• **WHAT YOU WILL DO**: An unchanged copy of every record below, without pictures, is the goal.

#### LISTED ENTRIES

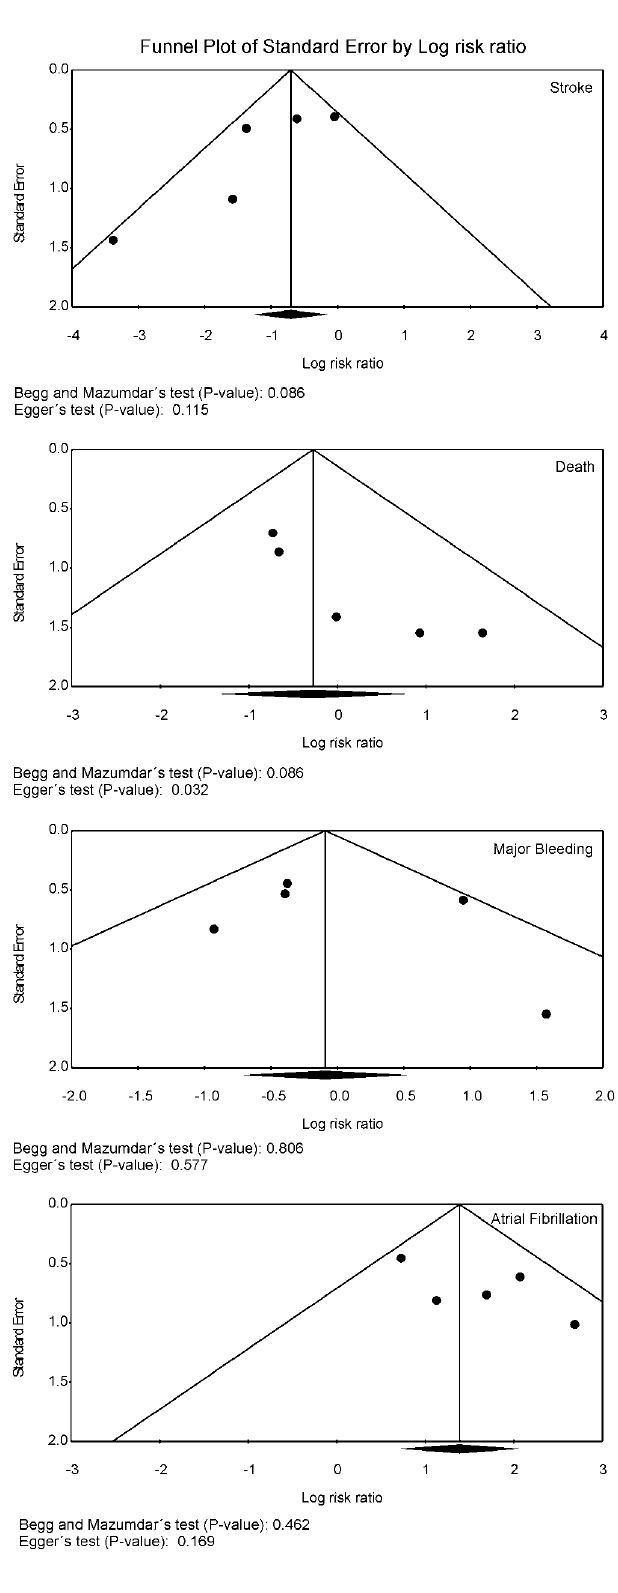
Fig. 4 – Publication bias analysis of clinical outcomes by funnel plot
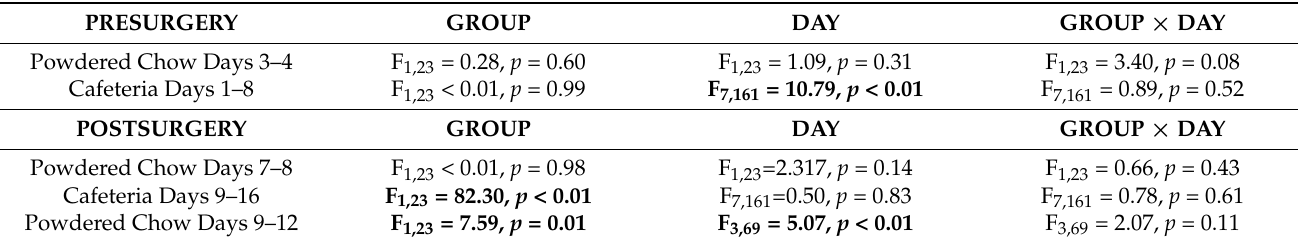
Figure 3. Daily Energy Intake across All 22-h Periods during Meal Pattern Monitoring. Mean ( ± SE) for CTL rats (combined SHAM and IRON groups, n = 14; orange circles) and RYGB ( n = 11; blue triangles) rats for powdered chow days (PC), acclimation days for each food (Acclim.; CF: chickpea flour; Y: yogurt; PB: peanut butter; SFW: sugar/fat whip), and cafeteria diet days. Dashed vertical lines indicate transitions between diet conditions (thin dashed) and between pre- and postsurgical phases (thick dashed). Statistically significant results from two-way mixed ANOVAs (Table 2) are indicated by horizontal lines: Gray solid (group), dark gray solid (day), or gray dashed (group × day interaction). *: Statistically significant result of a paired t -test for the group indicated by color, comparing the marked day to the previous day (Table 3). Table 2. Two-way ANOVAs Comparing Total Energy Intake between Groups for Each Diet Condition.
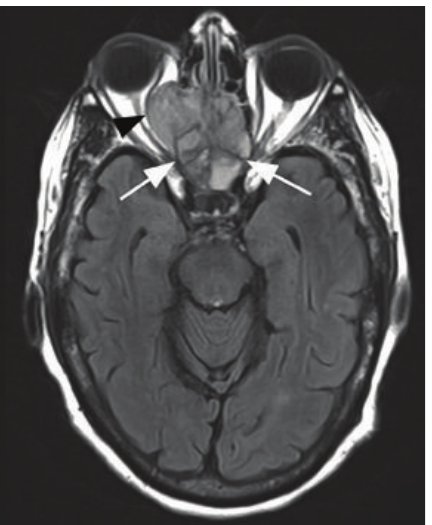
Figure 2: Axial FLAIR T2-weighted brain MRI showing a sinonasal mass involving the ethmoid/sphenoid sinuses (white arrows) with extension into the right orbit (black arrowhead).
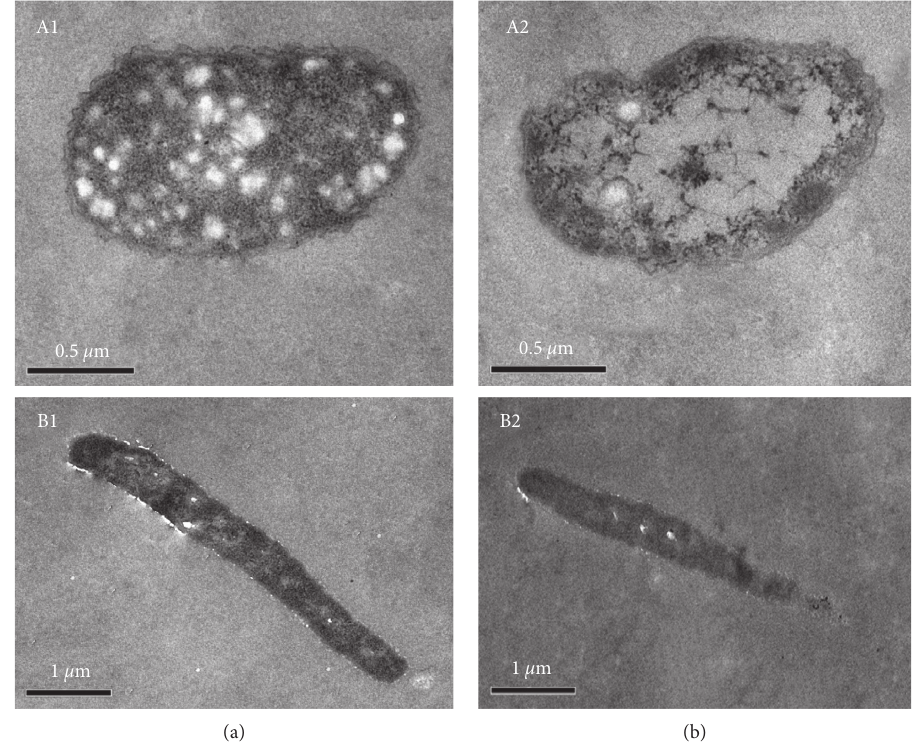
Figure 6: Transmission electron micrographs of P. fluorescens (a) and S. putrefaciens (b) (A1–B1, control; A2–B2, addition of 4 × MIC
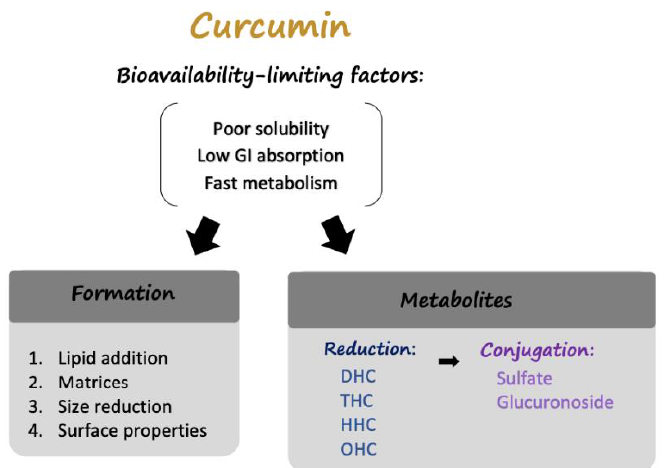
Figure 1. The factors limiting curcumin bioavailability and solutions. Poor solubility, low gastroin- testinal absorption, and fast hepatic and intestinal metabolism are the main factors that constrain curcumin utilization by the human body. Studies on the delivery of curcumin in different formula- tions and metabolites of curcumin have been conducted to address these factors. Four strategies to sion on matrices, size reduction, and alterations to surface properties. Regarding the metabolites of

########

• **COMPLETED TASK**:
Fig. 4 – Publication bias analysis of clinical outcomes by funnel plot
Figure 3. Daily Energy Intake across All 22-h Periods during Meal Pattern Monitoring. Mean ( ± SE) for CTL rats (combined SHAM and IRON groups, n = 14; orange circles) and RYGB ( n = 11; blue triangles) rats for powdered chow days (PC), acclimation days for each food (Acclim.; CF: chickpea flour; Y: yogurt; PB: peanut butter; SFW: sugar/fat whip), and cafeteria diet days. Dashed vertical lines indicate transitions between diet conditions (thin dashed) and between pre- and postsurgical phases (thick dashed). Statistically significant results from two-way mixed ANOVAs (Table 2) are indicated by horizontal lines: Gray solid (group), dark gray solid (day), or gray dashed (group × day interaction). *: Statistically significant result of a paired t -test for the group indicated by color, comparing the marked day to the previous day (Table 3). Table 2. Two-way ANOVAs Comparing Total Energy Intake between Groups for Each Diet Condition.
Figure 2: Axial FLAIR T2-weighted brain MRI showing a sinonasal mass involving the ethmoid/sphenoid sinuses (white arrows) with extension into the right orbit (black arrowhead).
Figure 6: Transmission electron micrographs of P. fluorescens (a) and S. putrefaciens (b) (A1–B1, control; A2–B2, addition of 4 × MIC
Figure 1. The factors limiting curcumin bioavailability and solutions. Poor solubility, low gastroin- testinal absorption, and fast hepatic and intestinal metabolism are the main factors that constrain curcumin utilization by the human body. Studies on the delivery of curcumin in different formula- tions and metabolites of curcumin have been conducted to address these factors. Four strategies to sion on matrices, size reduction, and alterations to surface properties. Regarding the metabolites of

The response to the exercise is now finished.